▶ [PROBLEM]: Copy out the lines below word for word, without the pictures.

▶ [Rendered chart images]:

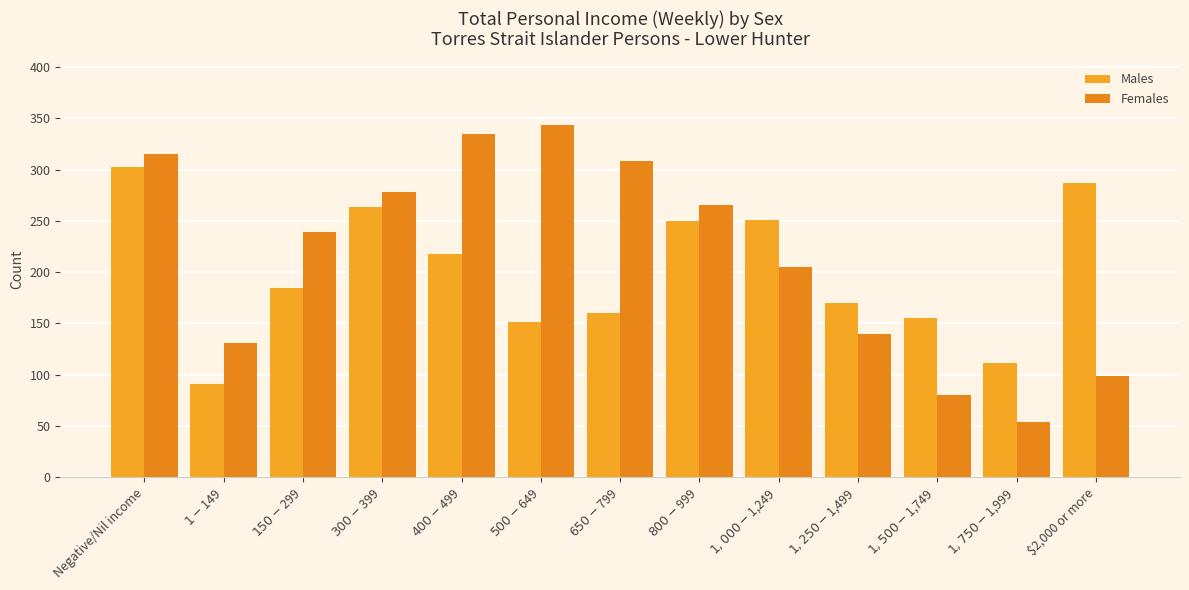

What is the label of the 6th bar from the right?

$800-$999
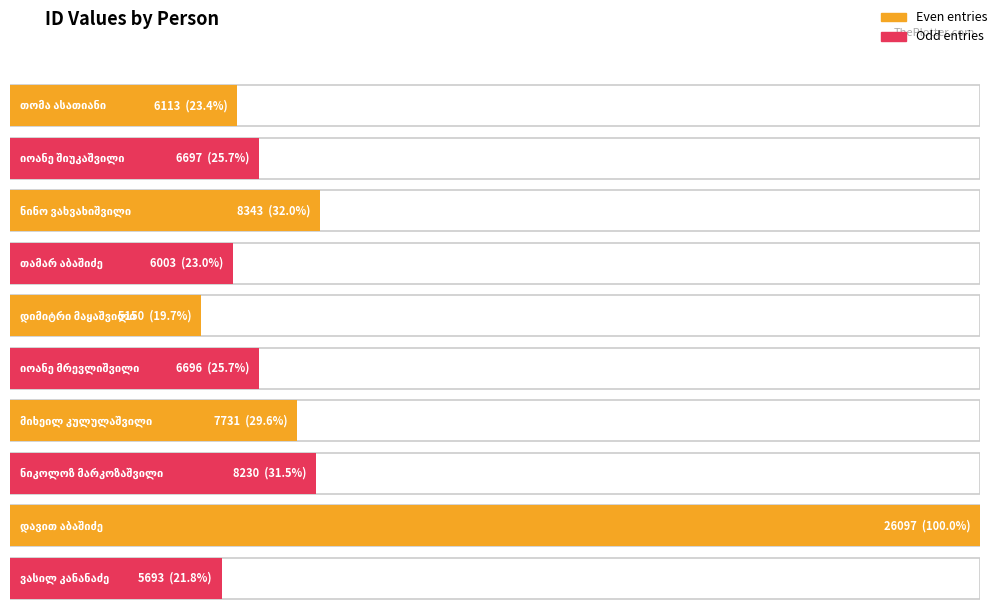

What position from the right is თამარ აბაშიძე?

7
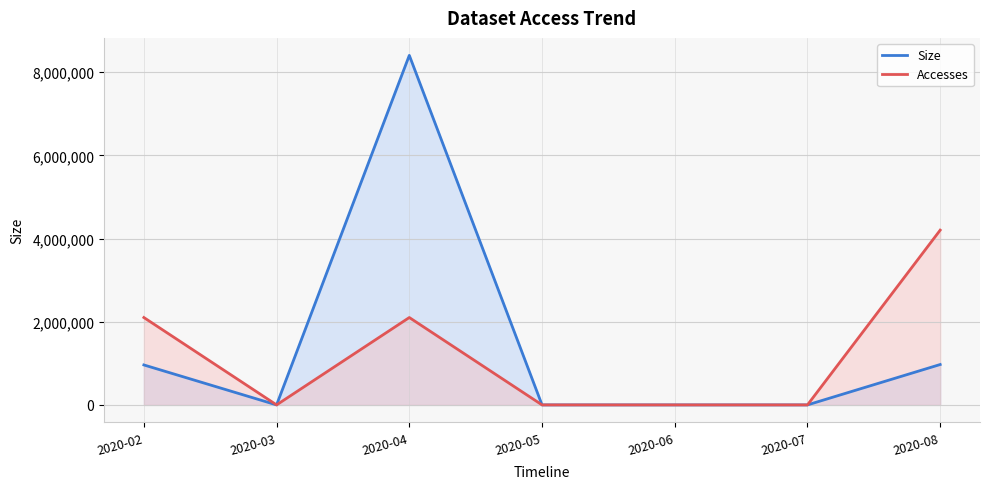

What is the value of the Accesses (line) point at the 3rd from the left?

2100654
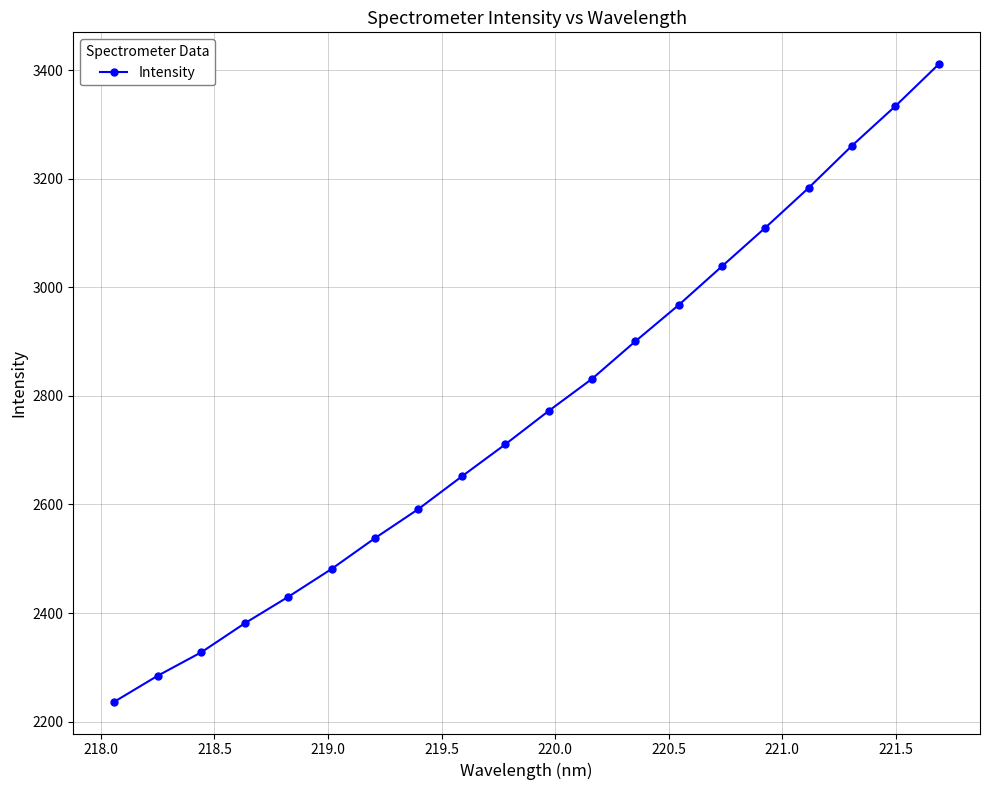

What is the difference between the maximum and minimum values?

1174.0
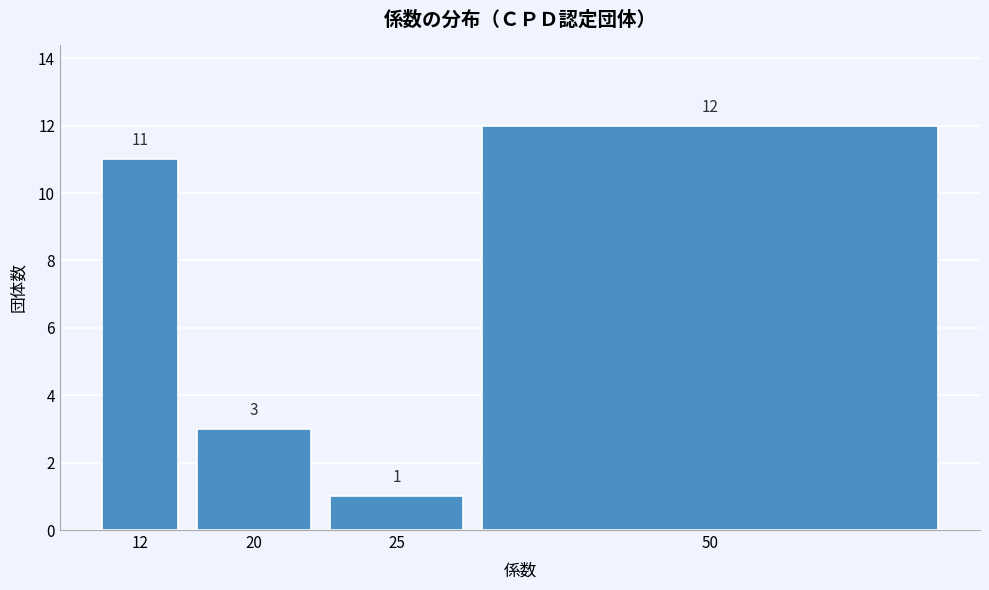

Reading left to right, extract all data points from this chart.

12=11	20=3	25=1	50=12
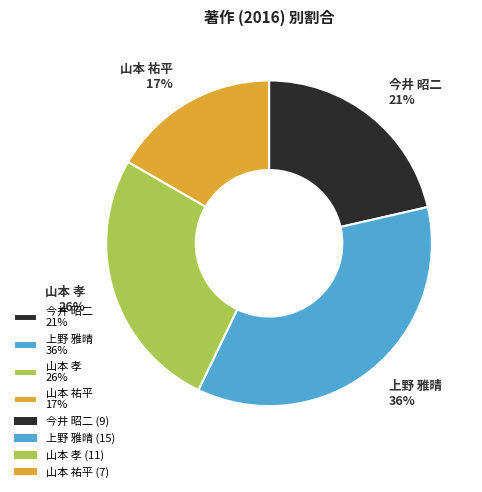

Is there any slice that represents more than half of the pie?

No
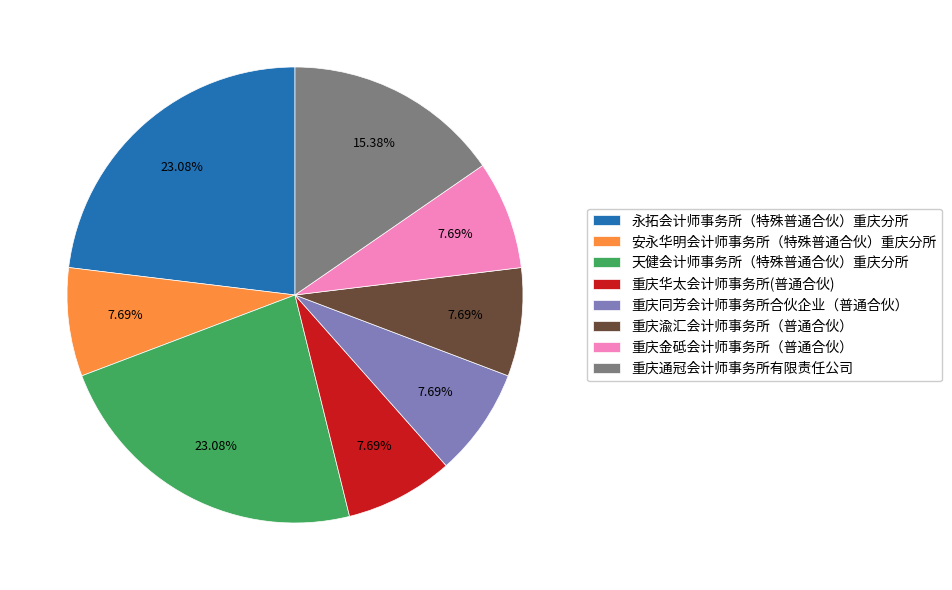

To the nearest percent, what is the average slice percentage?

12%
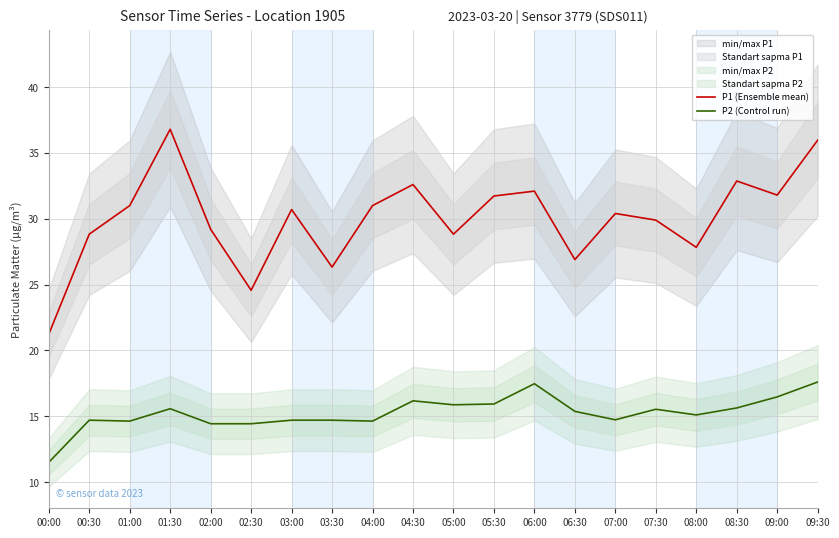

The value of P2 (Control run) at 04:00 is 8.4. True or false?

False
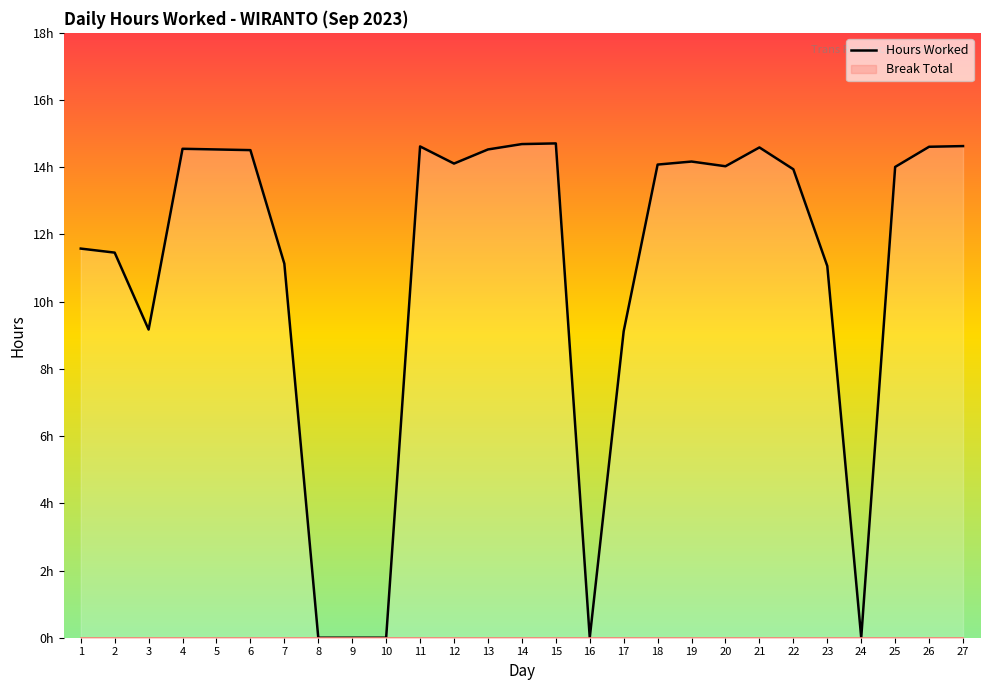

How many distinct data groups are displayed?

1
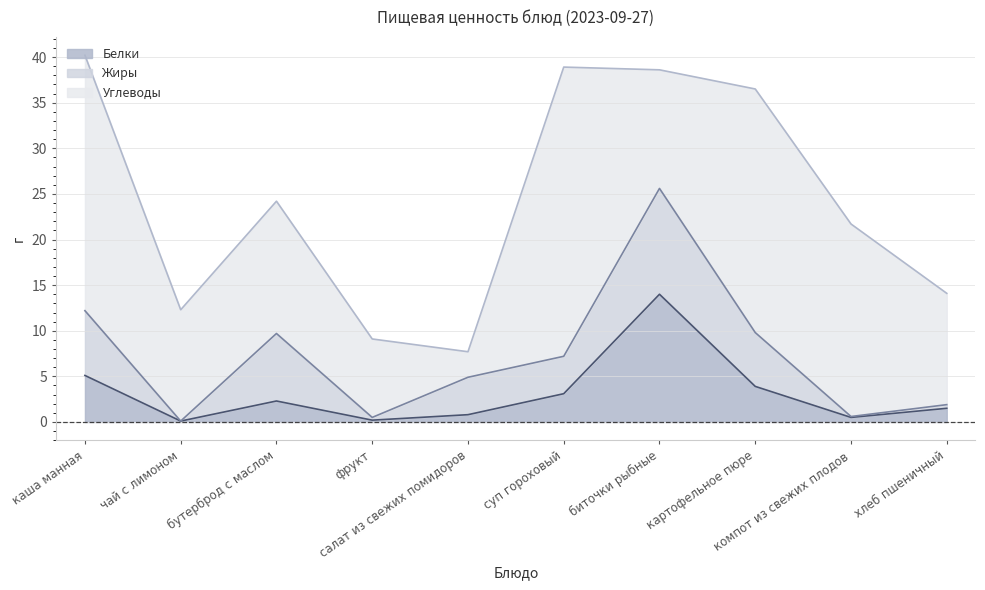

What is the label of the 4th point from the right?

биточки рыбные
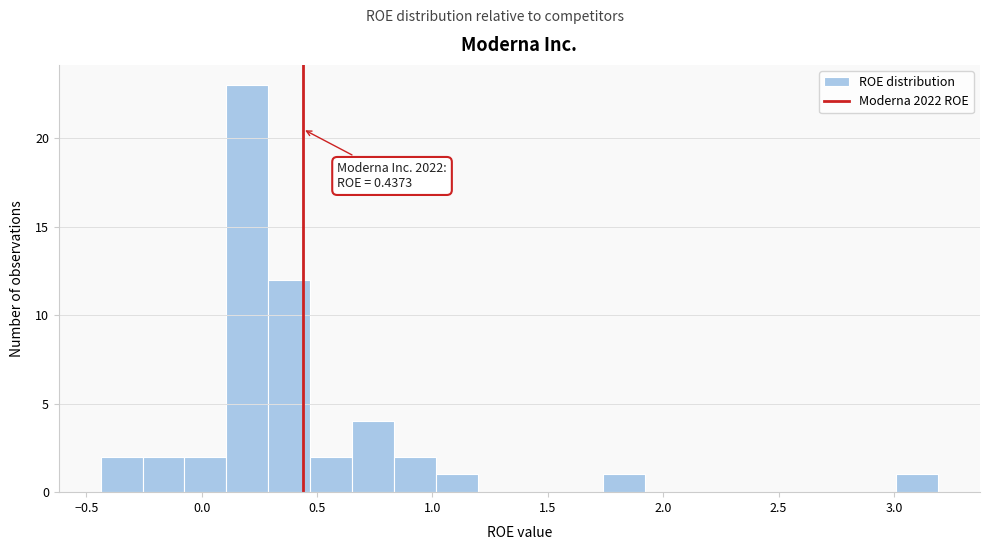

Read against the x-axis, roughly where is the centre of the tallest bar?

0.20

▶ [YOUR SOLUTION]:
What is the label of the 6th bar from the right?

$800-$999

What position from the right is თამარ აბაშიძე?

7

What is the value of the Accesses (line) point at the 3rd from the left?

2100654

What is the difference between the maximum and minimum values?

1174.0

Reading left to right, extract all data points from this chart.

12=11	20=3	25=1	50=12

Is there any slice that represents more than half of the pie?

No

To the nearest percent, what is the average slice percentage?

12%

The value of P2 (Control run) at 04:00 is 8.4. True or false?

False

How many distinct data groups are displayed?

1

What is the label of the 4th point from the right?

биточки рыбные

Read against the x-axis, roughly where is the centre of the tallest bar?

0.20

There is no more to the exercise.